I just spit my fake tooth out at a customer. I think he thought it was my bubble gum though so it's ok.
Balcony sex scratched the shit out of my phone. Whups.
We're too lazy to do dishes, so we're making sangria in a flower vase.
I have to have sex with him again. I feel like I need to train him so no other girl experiences that bad of sex.
I can feel the alcohol in my calves
The kid that passed out is still in the bathtub filled with ice and the empties
This time, try to not get fingered in the middle of the living room.
I DIDNT GET FINGERED
I was rubbed
I feel like I deserve an award for facing my fear of penises in my face.

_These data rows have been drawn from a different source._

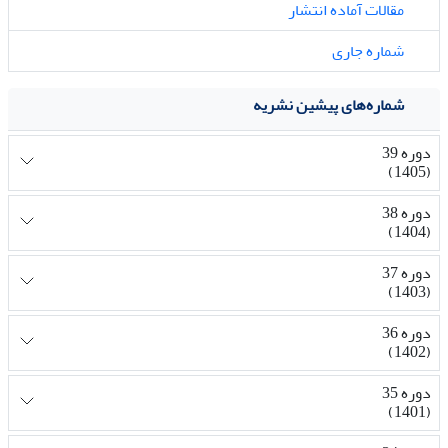
مقالات آماده انتشار
شماره جاری
شماره‌های پیشین نشریه
دوره 39
(1405)
دوره 38
(1404)
دوره 37
(1403)
دوره 36
(1402)
دوره 35
(1401)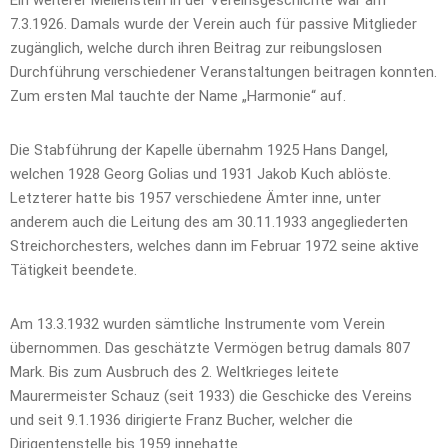
7.3.1926. Damals wurde der Verein auch für passive Mitglieder
zugänglich, welche durch ihren Beitrag zur reibungslosen
Durchführung verschiedener Veranstaltungen beitragen konnten.
Zum ersten Mal tauchte der Name „Harmonie“ auf.
Die Stabführung der Kapelle übernahm 1925 Hans Dangel,
welchen 1928 Georg Golias und 1931 Jakob Kuch ablöste.
Letzterer hatte bis 1957 verschiedene Ämter inne, unter
anderem auch die Leitung des am 30.11.1933 angegliederten
Streichorchesters, welches dann im Februar 1972 seine aktive
Tätigkeit beendete.
Am 13.3.1932 wurden sämtliche Instrumente vom Verein
übernommen. Das geschätzte Vermögen betrug damals 807
Mark. Bis zum Ausbruch des 2. Weltkrieges leitete
Maurermeister Schauz (seit 1933) die Geschicke des Vereins
und seit 9.1.1936 dirigierte Franz Bucher, welcher die
Dirigentenstelle bis 1959 innehatte.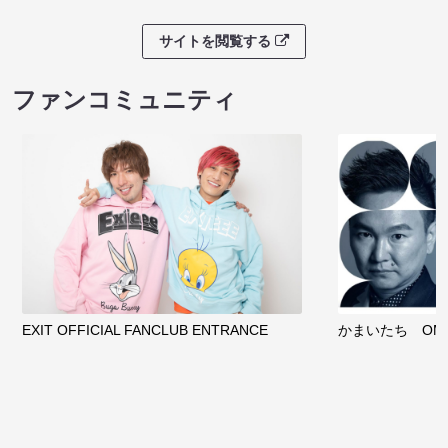
サイトを閲覧する
ファンコミュニティ
EXIT OFFICIAL FANCLUB ENTRANCE
かまいたち OMA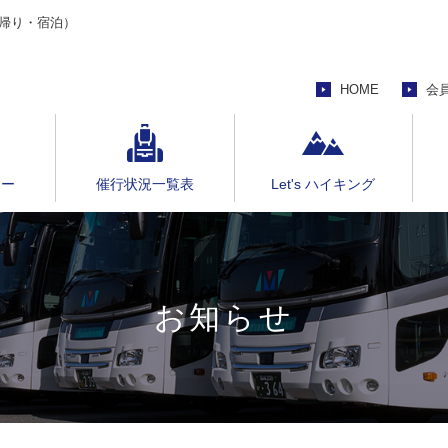
帰り・宿泊）
HOME
会
アー
催行状況一覧表
Let's ハイキング
お知らせ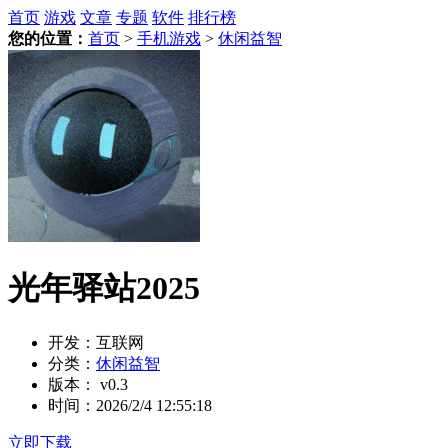
首页
游戏
文章
专题
软件
排行榜
您的位置：
首页
>
手机游戏
>
休闲益智
光年驿站2025
开发：
互联网
分类：
休闲益智
版本：
v0.3
时间：
2026/2/4 12:55:18
立即下载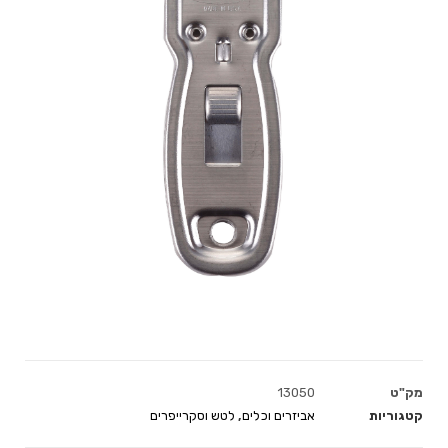
מק"ט
13050
קטגוריות
אביזרים וכלים
,
לטש וסקרייפרים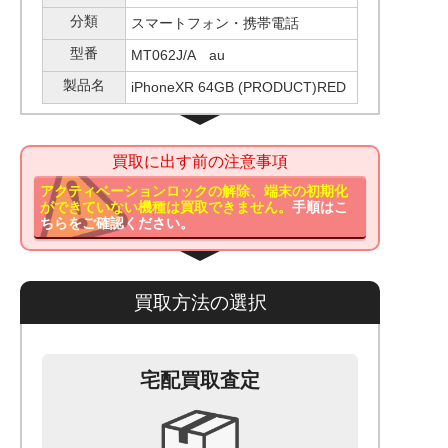
分類
スマートフォン・携帯電話
型番
MT062J/A au
製品名
iPhoneXR 64GB (PRODUCT)RED
買取に出す前の注意事項
アクティベーションロックの解除、端末の初期化
ができていない機種は買取できません。
手順はこ
ちらをご確認ください。
買取方法の選択
宅配買取査定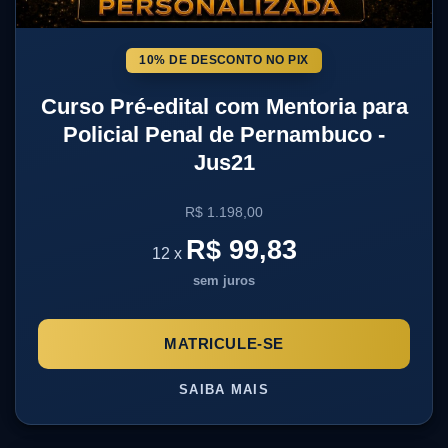
10% DE DESCONTO NO PIX
Curso Pré-edital com Mentoria para
Policial Penal de Pernambuco -
Jus21
R$ 1.198,00
R$ 99,83
12 x
sem juros
MATRICULE-SE
SAIBA MAIS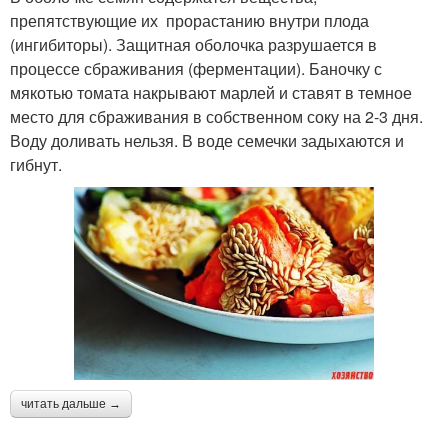
препятствующие их прорастанию внутри плода
(ингибиторы). Защитная оболочка разрушается в
процессе сбраживания (ферментации). Баночку с
мякотью томата накрывают марлей и ставят в темное
место для сбраживания в собственном соку на 2-3 дня.
Воду доливать нельзя. В воде семечки задыхаются и
гибнут.
читать дальше →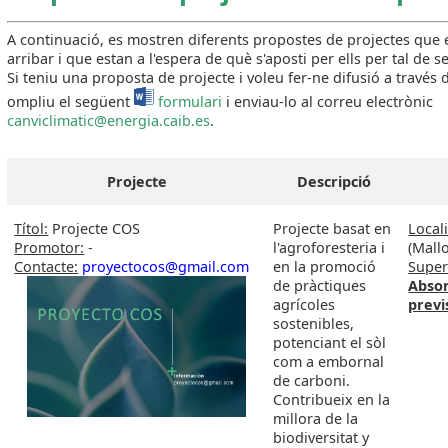
A continuació, es mostren diferents propostes de projectes que 
arribar i que estan a l'espera de què s'aposti per ells per tal de se
Si teniu una proposta de projecte i voleu fer-ne difusió a través 
ompliu el següent
formulari
i enviau-lo al correu electrònic
canviclimatic@energia.caib.es
.
Projecte
Descripció
Títol:
Projecte COS
Projecte basat en
Locali
Promotor:
-
l'agroforesteria i
(Mall
Contacte:
proyectocos@gmail.com
en la promoció
Superf
de pràctiques
Absor
agrícoles
previ
sostenibles,
potenciant el sòl
com a embornal
de carboni.
Contribueix en la
millora de la
biodiversitat y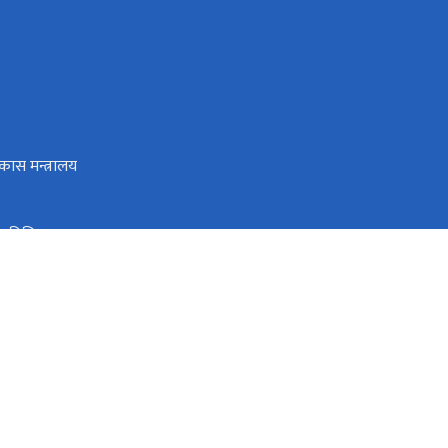
िकास मन्त्रालय
प्रविधि मन्त्राल
्देशनालय, जनकपुरधाम
 स्रोत तथा वित्त आयोग
ुरधाम, धनुषा, नेपाल
info.moec@madhesh.gov.np
०४१-५९१०१५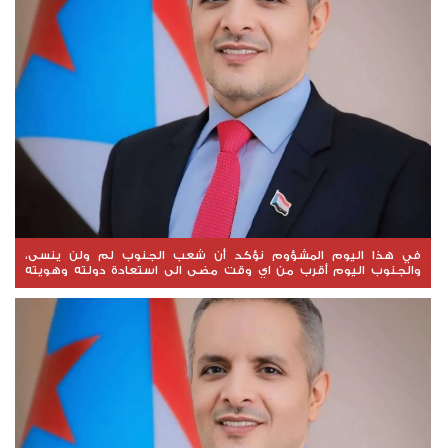
في هذا اليوم المشؤوم نؤكد أن شعب الجنوب لم ولن ينسى،
والجنوب اليوم أقرب من اي وقت مضى الى استعادة دولته وهويته
وسيادته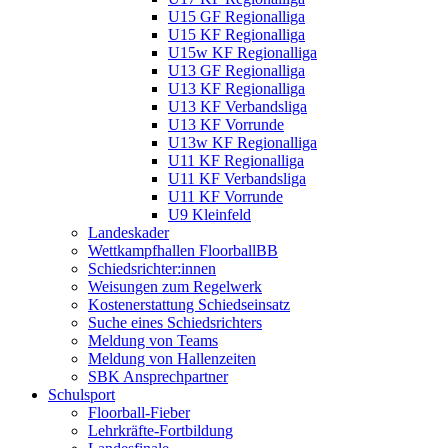
U15 GF Regionalliga
U15 KF Regionalliga
U15w KF Regionalliga
U13 GF Regionalliga
U13 KF Regionalliga
U13 KF Verbandsliga
U13 KF Vorrunde
U13w KF Regionalliga
U11 KF Regionalliga
U11 KF Verbandsliga
U11 KF Vorrunde
U9 Kleinfeld
Landeskader
Wettkampfhallen FloorballBB
Schiedsrichter:innen
Weisungen zum Regelwerk
Kostenerstattung Schiedseinsatz
Suche eines Schiedsrichters
Meldung von Teams
Meldung von Hallenzeiten
SBK Ansprechpartner
Schulsport
Floorball-Fieber
Lehrkräfte-Fortbildung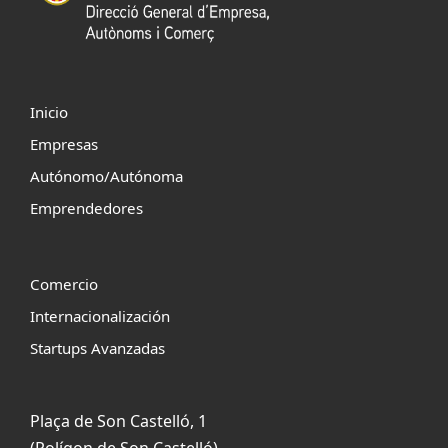
Inicio
Empresas
Autónomo/Autónoma
Emprendedores
Comercio
Internacionalización
Startups Avanzadas
Plaça de Son Castelló, 1
(Polígon de Son Castelló)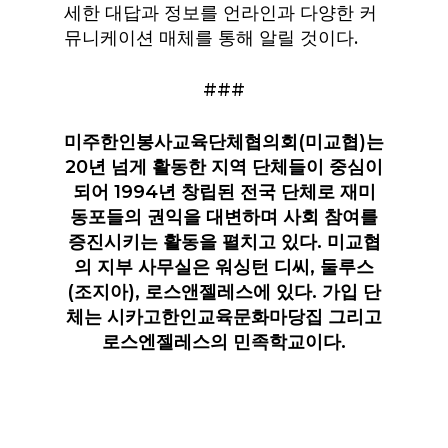
세한 대답과 정보를 언라인과 다양한 커
뮤니케이션 매체를 통해 알릴 것이다.
###
미주한인봉사교육단체협의회
(
미교협
)
는
20
년
넘게
활동한
지역
단체들이
중심이
되어
1994
년
창립된
전국
단체로
재미
동포들의
권익을
대변하며
사회
참여를
증진시키는
활동을
펼치고
있다
.
미교협
의
지부
사무실은
워싱턴
디씨
,
둘루스
(
조지아
),
로스앤젤레스에
있다
.
가입
단
체는
시카고한인교육문화마당집
그리고
로스엔젤레스의
민족학교이다
.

I told you, I'm taking a sledgehammer to your walls. Fuck your walls.
I'm Batman.
He was too drunk, and my mother and I ended up babysitting him. He told her I have amazing mouth skills, and that I love the "chorizo" he feeds me. All she said was "And on the list of 30 things you never want to hear about your daughter..." while gripping the steering wheel.Please just fucking kill me now.
Do normal couples celebrate occasions naked with Chicken McNuggets and BBQ sauce?
I'm not in the business of asking people about their lizard
I meant his actual lizard not his manhood
The good thing about country bars is that the men generally look like men. The bad thing is the country music.
We're sort of like brothers. Except with more sexual tension. And we don't look alike. Or are related.
So we're not much like brothers really.
Noooo no no no no. She scares me. She means business. She wore a diaper when we went to the bar.